7,000 Pakistani Hindu migrants to get permanent citizenship

Phalgun Shuklapaksha 9, Kaliyug Varsha 5116
Barmer, Rajasthan : Nearly 7,000 Pakistani Hindu migrants who have been living like refugees in various towns of Rajasthan will start getting permanent citizenship and long term visas from Monday. The first camp for the purpose will be held at Barmer on Monday.
Notably, there are seven migrant camps in Jodhpur which receive an ever-ending flow of migrants almost every week by Thar Link Express, the weekly train between India and Pakistan.
Most of those who come never return as minorities have been facing difficult living conditions in Pakistan since the demolition of the Babri Masjid in 1991. The situation worsened with the strengthening of the Taliban.
However, life is tough for the migrants here. They primarily belong to the Scheduled Castes and the Scheduled Tribes and live in camps on the outskirts of the city, which lack even basic facilities for water supply, education, health and even shelter.
The camp at Alkausar Nagar does not even have a toilet, one of the focus areas of the Prime Minister; neither does it have regular water supply.
“We have to get water from the nearby Madrasa, our children do not get admission in government schools and we cannot afford private schools,” says a fresh migrant who came to Rajasthan with his family just last month but did not wish to be identified for fear of persecution of his family back in Karachi.
Those who get long-term visas have to wait for seven years before they are entitled to apply for Indian citizenship, which is not an easy task.
“Many people also return because the living conditions are so bad here, but the inflow of people still continues.
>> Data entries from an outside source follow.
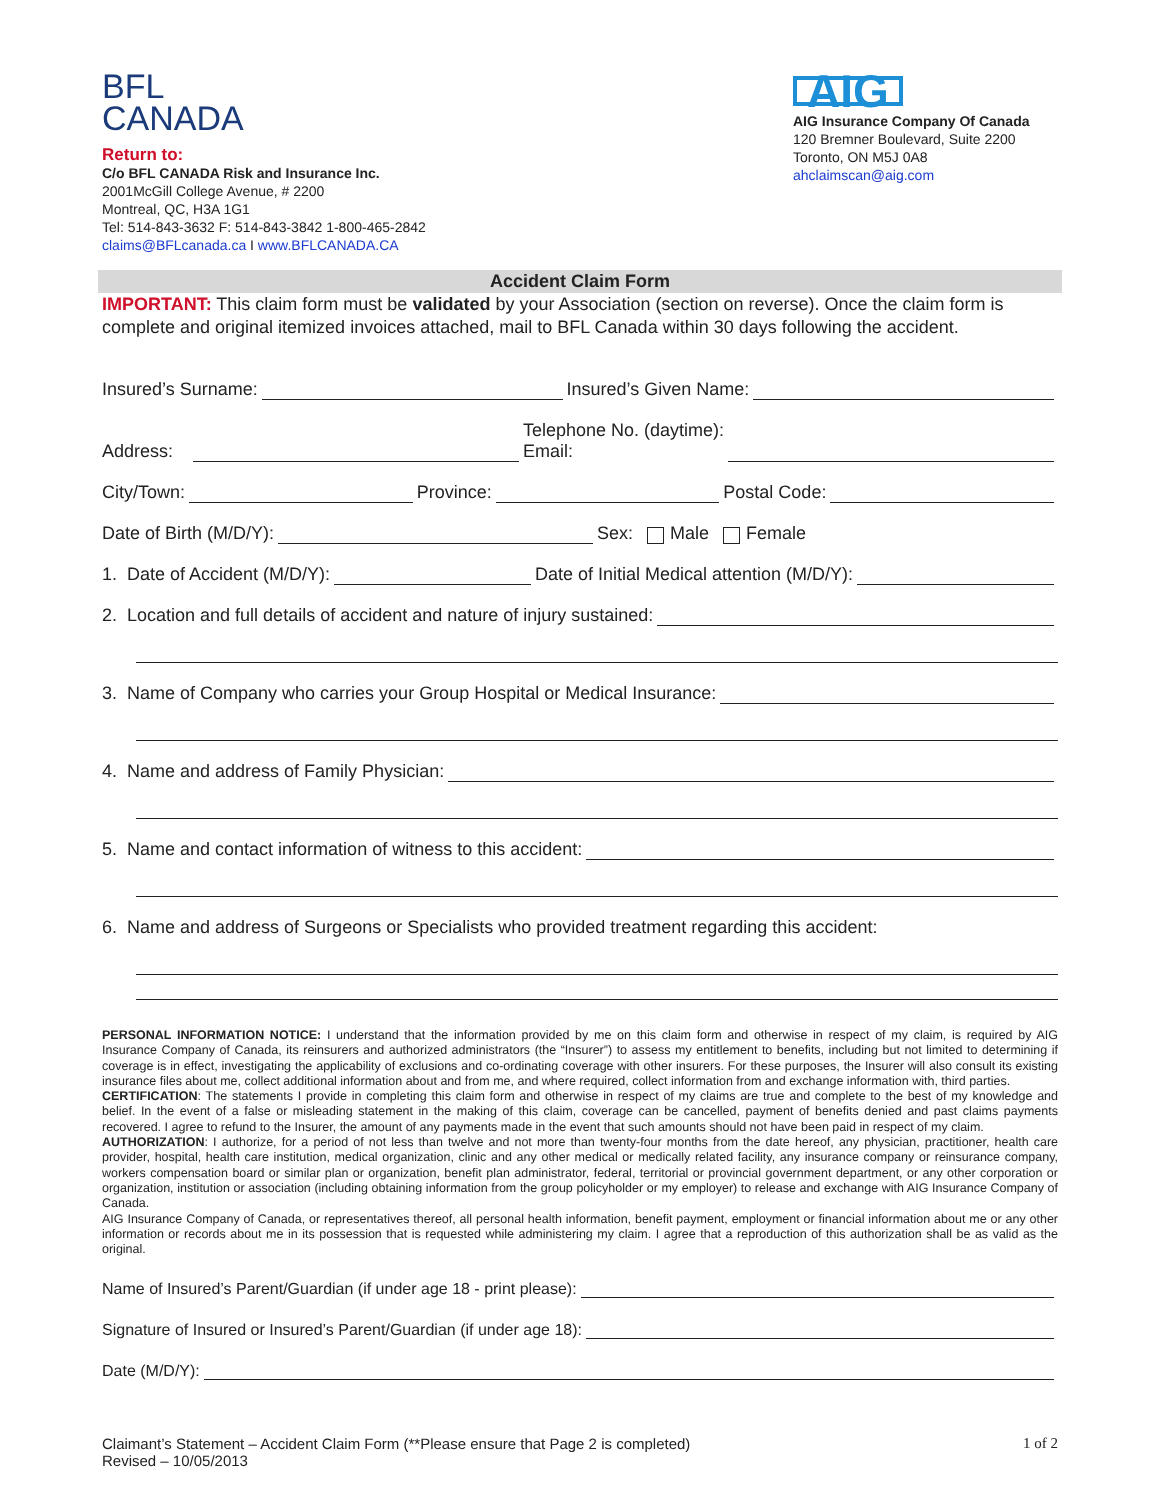BFL
CANADA
Return to:
C/o BFL CANADA Risk and Insurance Inc.
2001McGill College Avenue, # 2200
Montreal, QC, H3A 1G1
Tel: 514-843-3632 F: 514-843-3842 1-800-465-2842
claims@BFLcanada.ca I www.BFLCANADA.CA
AIG
AIG Insurance Company Of Canada
120 Bremner Boulevard, Suite 2200
Toronto, ON M5J 0A8
ahclaimscan@aig.com
Accident Claim Form
IMPORTANT: This claim form must be validated by your Association (section on reverse). Once the claim form is complete and original itemized invoices attached, mail to BFL Canada within 30 days following the accident.
Insured’s Surname: Insured’s Given Name:
Address: Telephone No. (daytime):
Email:
City/Town: Province: Postal Code:
Date of Birth (M/D/Y): Sex: Male Female
1. Date of Accident (M/D/Y): Date of Initial Medical attention (M/D/Y):
2. Location and full details of accident and nature of injury sustained:
3. Name of Company who carries your Group Hospital or Medical Insurance:
4. Name and address of Family Physician:
5. Name and contact information of witness to this accident:
6. Name and address of Surgeons or Specialists who provided treatment regarding this accident:
PERSONAL INFORMATION NOTICE: I understand that the information provided by me on this claim form and otherwise in respect of my claim, is required by AIG Insurance Company of Canada, its reinsurers and authorized administrators (the “Insurer”) to assess my entitlement to benefits, including but not limited to determining if coverage is in effect, investigating the applicability of exclusions and co-ordinating coverage with other insurers. For these purposes, the Insurer will also consult its existing insurance files about me, collect additional information about and from me, and where required, collect information from and exchange information with, third parties.
CERTIFICATION: The statements I provide in completing this claim form and otherwise in respect of my claims are true and complete to the best of my knowledge and belief. In the event of a false or misleading statement in the making of this claim, coverage can be cancelled, payment of benefits denied and past claims payments recovered. I agree to refund to the Insurer, the amount of any payments made in the event that such amounts should not have been paid in respect of my claim.
AUTHORIZATION: I authorize, for a period of not less than twelve and not more than twenty-four months from the date hereof, any physician, practitioner, health care provider, hospital, health care institution, medical organization, clinic and any other medical or medically related facility, any insurance company or reinsurance company, workers compensation board or similar plan or organization, benefit plan administrator, federal, territorial or provincial government department, or any other corporation or organization, institution or association (including obtaining information from the group policyholder or my employer) to release and exchange with AIG Insurance Company of Canada.
AIG Insurance Company of Canada, or representatives thereof, all personal health information, benefit payment, employment or financial information about me or any other information or records about me in its possession that is requested while administering my claim. I agree that a reproduction of this authorization shall be as valid as the original.
Name of Insured’s Parent/Guardian (if under age 18 - print please):
Signature of Insured or Insured’s Parent/Guardian (if under age 18):
Date (M/D/Y):
Claimant’s Statement – Accident Claim Form (**Please ensure that Page 2 is completed)
Revised – 10/05/2013
1 of 2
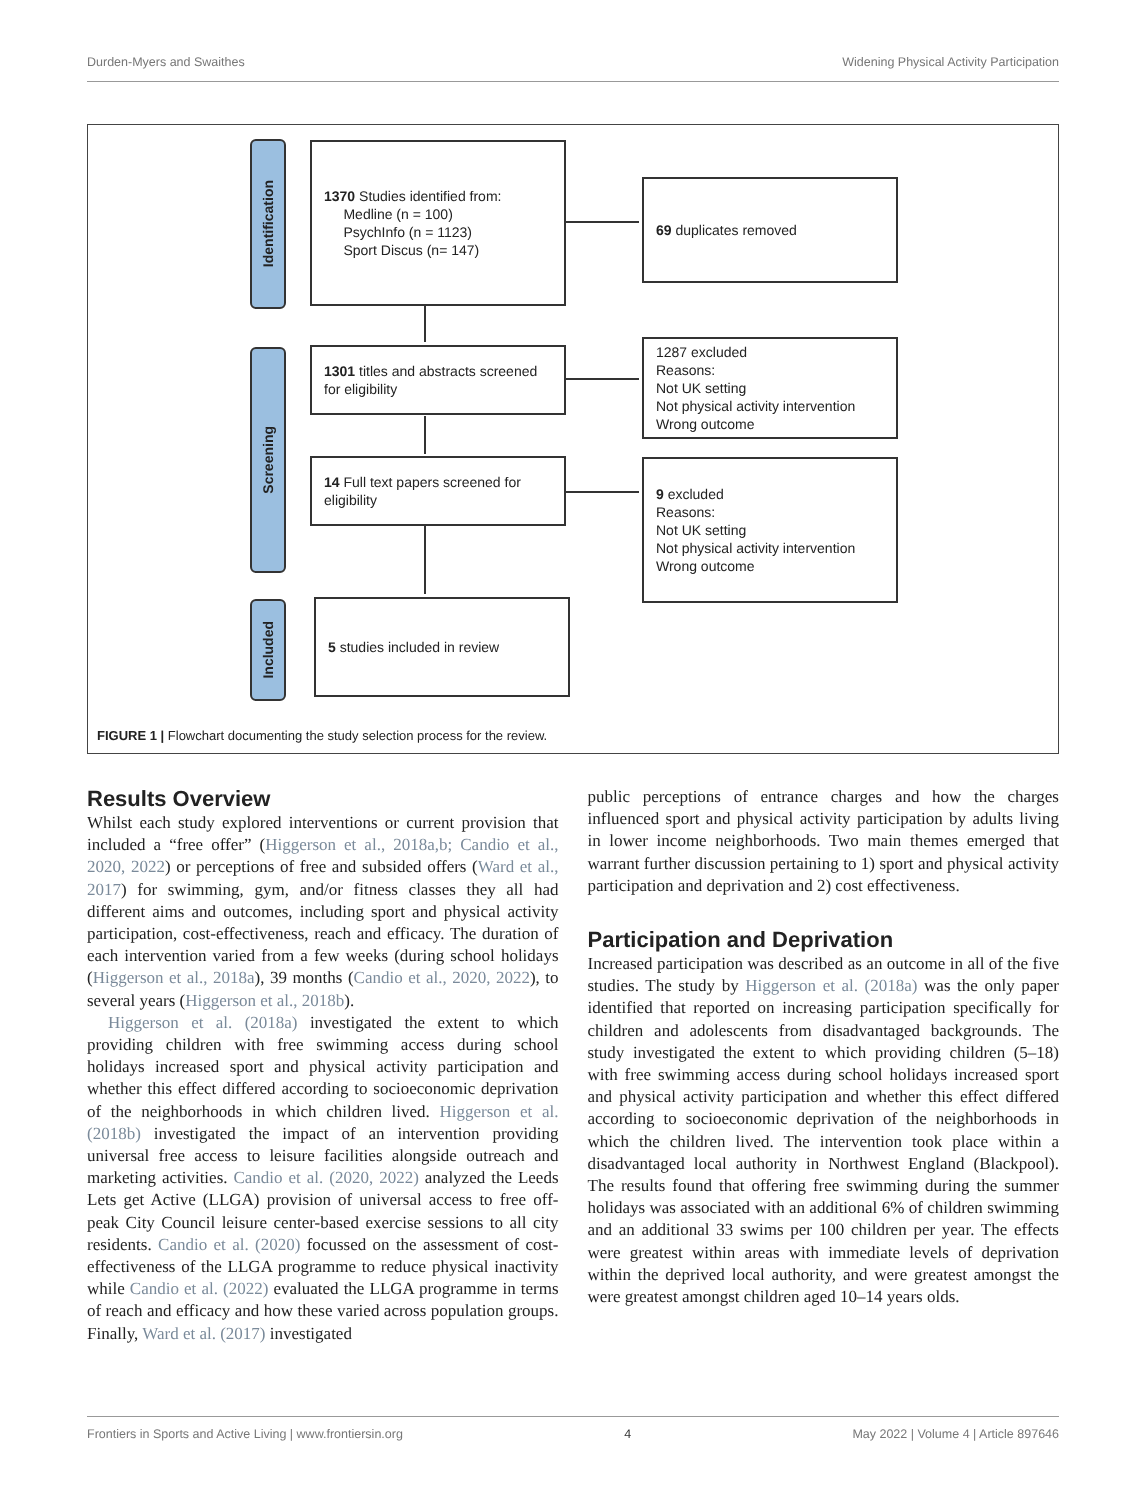Durden-Myers and Swaithes Widening Physical Activity Participation
Identification
Screening
Included
1370 Studies identified from:
Medline (n = 100)
PsychInfo (n = 1123)
Sport Discus (n= 147)
69 duplicates removed
1301 titles and abstracts screened for eligibility
1287 excluded
Reasons:
Not UK setting
Not physical activity intervention
Wrong outcome
14 Full text papers screened for eligibility
9 excluded
Reasons:
Not UK setting
Not physical activity intervention
Wrong outcome
5 studies included in review
FIGURE 1 | Flowchart documenting the study selection process for the review.
Results Overview
Whilst each study explored interventions or current provision that included a “free offer” (Higgerson et al., 2018a,b; Candio et al., 2020, 2022) or perceptions of free and subsided offers (Ward et al., 2017) for swimming, gym, and/or fitness classes they all had different aims and outcomes, including sport and physical activity participation, cost-effectiveness, reach and efficacy. The duration of each intervention varied from a few weeks (during school holidays (Higgerson et al., 2018a), 39 months (Candio et al., 2020, 2022), to several years (Higgerson et al., 2018b).
Higgerson et al. (2018a) investigated the extent to which providing children with free swimming access during school holidays increased sport and physical activity participation and whether this effect differed according to socioeconomic deprivation of the neighborhoods in which children lived. Higgerson et al. (2018b) investigated the impact of an intervention providing universal free access to leisure facilities alongside outreach and marketing activities. Candio et al. (2020, 2022) analyzed the Leeds Lets get Active (LLGA) provision of universal access to free off-peak City Council leisure center-based exercise sessions to all city residents. Candio et al. (2020) focussed on the assessment of cost-effectiveness of the LLGA programme to reduce physical inactivity while Candio et al. (2022) evaluated the LLGA programme in terms of reach and efficacy and how these varied across population groups. Finally, Ward et al. (2017) investigated
public perceptions of entrance charges and how the charges influenced sport and physical activity participation by adults living in lower income neighborhoods. Two main themes emerged that warrant further discussion pertaining to 1) sport and physical activity participation and deprivation and 2) cost effectiveness.
Participation and Deprivation
Increased participation was described as an outcome in all of the five studies. The study by Higgerson et al. (2018a) was the only paper identified that reported on increasing participation specifically for children and adolescents from disadvantaged backgrounds. The study investigated the extent to which providing children (5–18) with free swimming access during school holidays increased sport and physical activity participation and whether this effect differed according to socioeconomic deprivation of the neighborhoods in which the children lived. The intervention took place within a disadvantaged local authority in Northwest England (Blackpool). The results found that offering free swimming during the summer holidays was associated with an additional 6% of children swimming and an additional 33 swims per 100 children per year. The effects were greatest within areas with immediate levels of deprivation within the deprived local authority, and were greatest amongst the were greatest amongst children aged 10–14 years olds.
Frontiers in Sports and Active Living | www.frontiersin.org 4 May 2022 | Volume 4 | Article 897646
Government agencies often cite security reasons for grant of citizenship, though most of us were citizens of undivided India; they can at least give us refugee status,” says Mr. Sodha, who was a migrant but is now an Indian citizen.
The migrants are settled in Barmer, Jaisalmer, Bikaner and now Jodhpur because the Thar Express arrives here.
Meanwhile, BJP-ruled Madhya Pradesh has also decided to grant citizenship rights to over 20,000 Hindu migrants from Pakistan.
The move follows chief minister Shivraj Singh Chouhan’s assurance during the recent civic polls – which the BJP won decisively – that “no Pakistani Hindu would be asked to leave the state” as long as he is at the helm and that he would seek Prime Minister Narendra Modi’s intervention.
Chouhan had made the promise in Indore, home to the largest number of such people in the state.
Special camps have now been lined up in Bhopal and Indore where senior officials from the Union home and external affairs ministries work with local authorities to help such migrants get such rights.
The process starts with the local collector recommending citizenship rights. The file is sent to the home and foreign ministries in Delhi for vetting and returns to the collector, who then issues the certificate.